Top of MATERIAL SUPPLIED
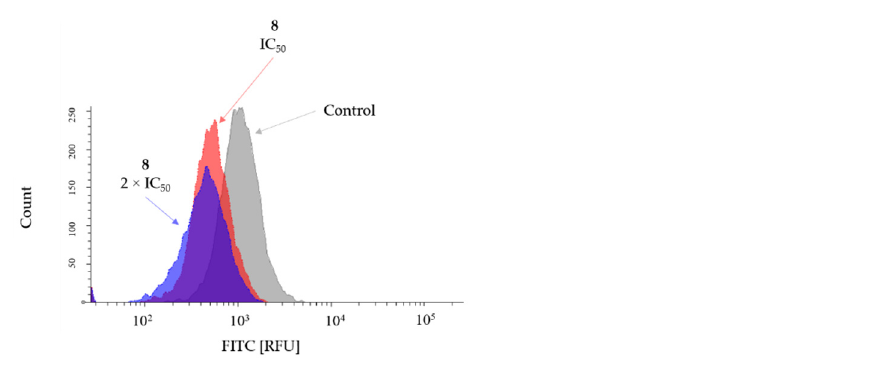
Figure 7. The impact of compound 8 on ROS produced by PC3. 8 was tested using IC 50 , 2 × IC 50 concentrations for 48 h using DHR assay, fluorescence was detected in FITC channel (ex/em: 488/520 nm).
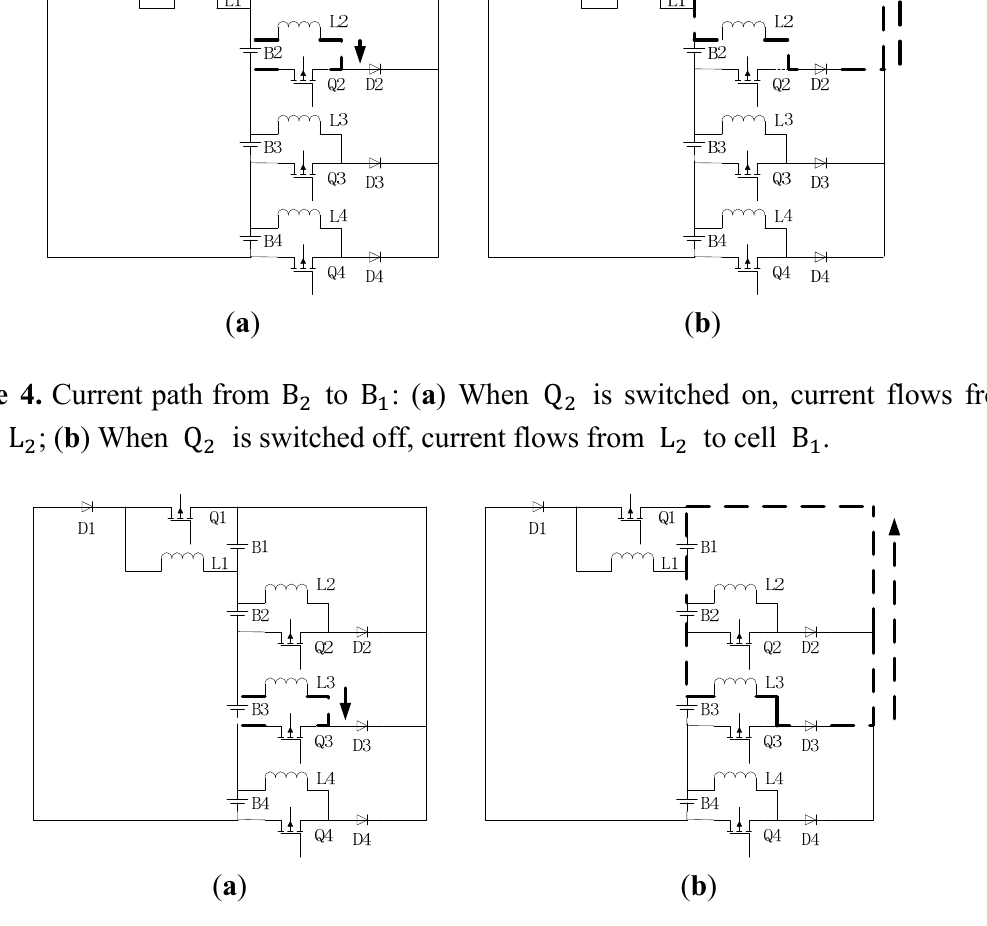
Figure 5. Current path from B to L ; ( b ) When Q from B (cid:2871) (cid:2871)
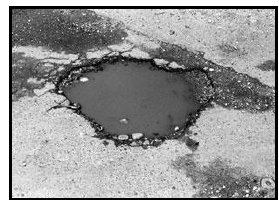
Figure 1. Hole Creation on the Road (Movea, 2013)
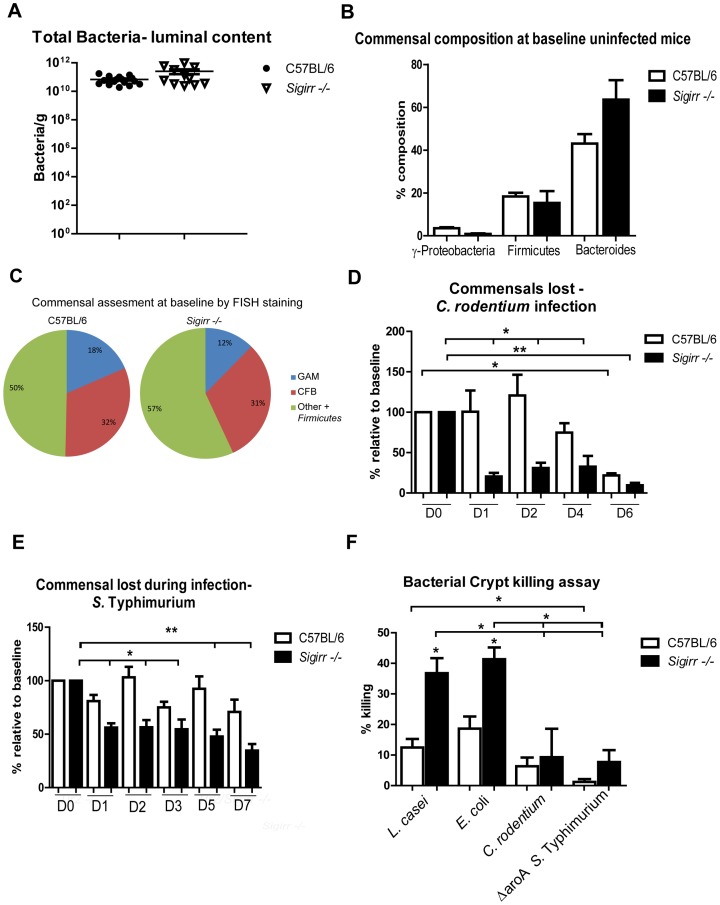

Sigirr −/− mice display strong antimicrobial activity against commensal microbes.No significant differences were found between (A) the commensal microbiota found in WT and Sigirr −/− mice as measured by (B) qPCR and (C) FISH staining. Rapid commensal depletion in Sigirr −/− mice was observed as early as D1 pi by C. rodentium (D) and S. Typhimurium (E) while intestinal crypts isolated from Sigirr −/− mice (F) possess greater killing activity against commensal E. coli and Lactobacilli. Results are pooled from 2–3 independent experiments (or infections) with n = 3–5 per group. Error bars = SEM, (Student t test (Figure A) one way ANOVA (Figures B–F, *P<0.05, **P<0.01).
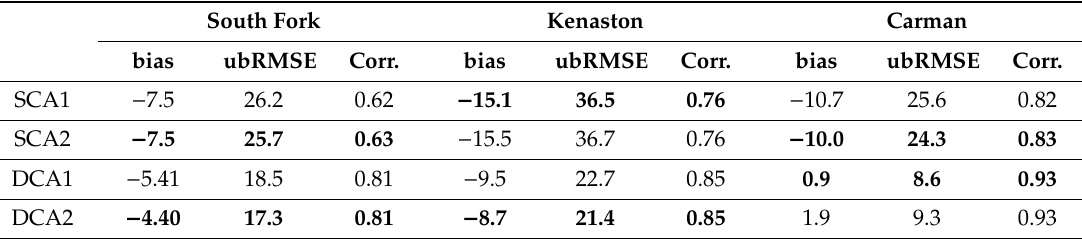
Table 3. Total validation score over USCRN (U.S. Surface Climate Observing Reference Networks) cropland validation site.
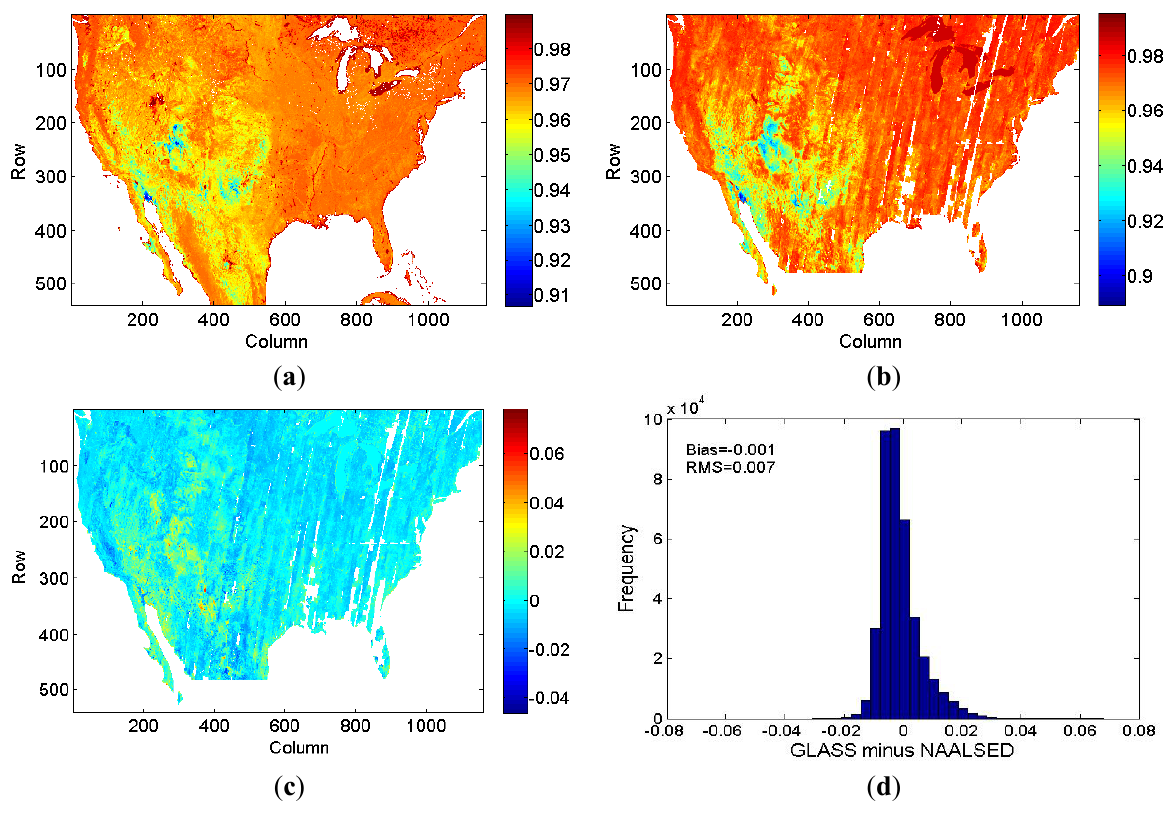
Figure 1. Comparison between NAALSED BBE and GLASS BBE for summer season. ( a ) GLASS BBE; ( b ) NAALSED BBE; ( c ) the difference between GLASS BBE and NAALSED BBE; ( d ) the histogram of the difference.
Bottom of MATERIAL SUPPLIED
Copy nothing but the lines from the line holding "Table 3. Total" through the last line of the entries, exactly, while leaving out the pictures.

Table 3. Total validation score over USCRN (U.S. Surface Climate Observing Reference Networks) cropland validation site.
Figure 1. Comparison between NAALSED BBE and GLASS BBE for summer season. ( a ) GLASS BBE; ( b ) NAALSED BBE; ( c ) the difference between GLASS BBE and NAALSED BBE; ( d ) the histogram of the difference.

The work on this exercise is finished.